> _Work request 1_
In the excerpt on parents' attitudes toward booster seats, how many of the ten hypotheses were supported?
_ _ _ _ _ _ _
H6: Attitude toward risk attraction while driving is likely to have
a direct, negative effect on attitude toward children while driving.
When driving, parents who feel good about their children are likely
to try preventing them from doing potentially dangerous activities while
riding in the car. Although booster seats can be cumbersome to install
and uninstall, these parents are likely to have positive attitudes
toward regularly using booster seats. They also spend more time on
finding good booster seats and talking about benefits. These ideas lead
to the following hypotheses:
H7: Attitude toward children is likely to have a direct, positive
effect on attitude toward children while driving.
H8: Attitude toward children while driving is likely to have a
direct, positive effect on attitude toward booster seats.
H9: Attitude toward booster seats is likely have a direct, positive
effect on intention towards using booster seats.
Based on discriminant and convergent validity and reliability
checks, one redundant item from attitude toward booster seat use and two
items from intention toward booster seat use were removed. The updated
model showed better fit than the preliminary model (2010). Chi-square
was 2013 with 17 degrees of freedom. Model fit statistics--including CFI
(0.934), RMSEA (0.047), AGFI (0.898) and GFI (0.911)--indicated a good
fit of model and data. All items loaded significantly only to their
related constructs, indicating adequate construct validity.
RESULTS AND DISCUSSION
The total sample was checked for model validity. When two
groups--mothers and fathers--were fitted separately, fit indices were
improved, indicating differences in both groups' attitudes (Table
1).
Table 2 shows the hypotheses' test and resulting path weights.
Eight out of ten hypotheses were supported, indicating a sound
theoretical structure. As expected, risk aversion and risk attraction
were related but separate constructs. Multi-tasking correlated
positively and strongly with risk aversion. For females, risk attraction
correlated negatively with multi-tasking. While this correlation
provided partial support to H1b, the relationship was not significant
for fathers.
_ _ _ _ _ _ _
> _Work request 2_
Rewrite every line of the entries below as a numbered list. Skip blank lines and omit the pictures.
_ _ _ _ _ _ _
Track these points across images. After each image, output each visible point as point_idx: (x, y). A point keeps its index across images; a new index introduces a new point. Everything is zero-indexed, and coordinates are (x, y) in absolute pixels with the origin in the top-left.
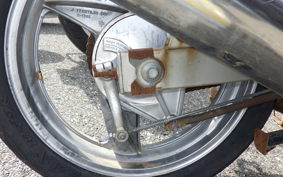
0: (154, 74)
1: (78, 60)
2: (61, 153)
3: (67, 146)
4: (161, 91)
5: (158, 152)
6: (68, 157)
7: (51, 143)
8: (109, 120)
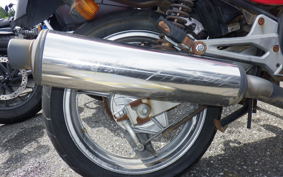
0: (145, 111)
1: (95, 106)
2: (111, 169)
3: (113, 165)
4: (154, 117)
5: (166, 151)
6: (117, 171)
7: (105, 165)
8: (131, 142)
_ _ _ _ _ _ _
> _Output 1_
Eight of the ten hypotheses were supported.

> _Output 2_
1. Track these points across images. After each image, output each visible point as point_idx: (x, y). A point keeps its index across images; a new index introduces a new point. Everything is zero-indexed, and coordinates are (x, y) in absolute pixels with the origin in the top-left.
2. 0: (154, 74)
3. 1: (78, 60)
4. 2: (61, 153)
5. 3: (67, 146)
6. 4: (161, 91)
7. 5: (158, 152)
8. 6: (68, 157)
9. 7: (51, 143)
10. 8: (109, 120)
11. 0: (145, 111)
12. 1: (95, 106)
13. 2: (111, 169)
14. 3: (113, 165)
15. 4: (154, 117)
16. 5: (166, 151)
17. 6: (117, 171)
18. 7: (105, 165)
19. 8: (131, 142)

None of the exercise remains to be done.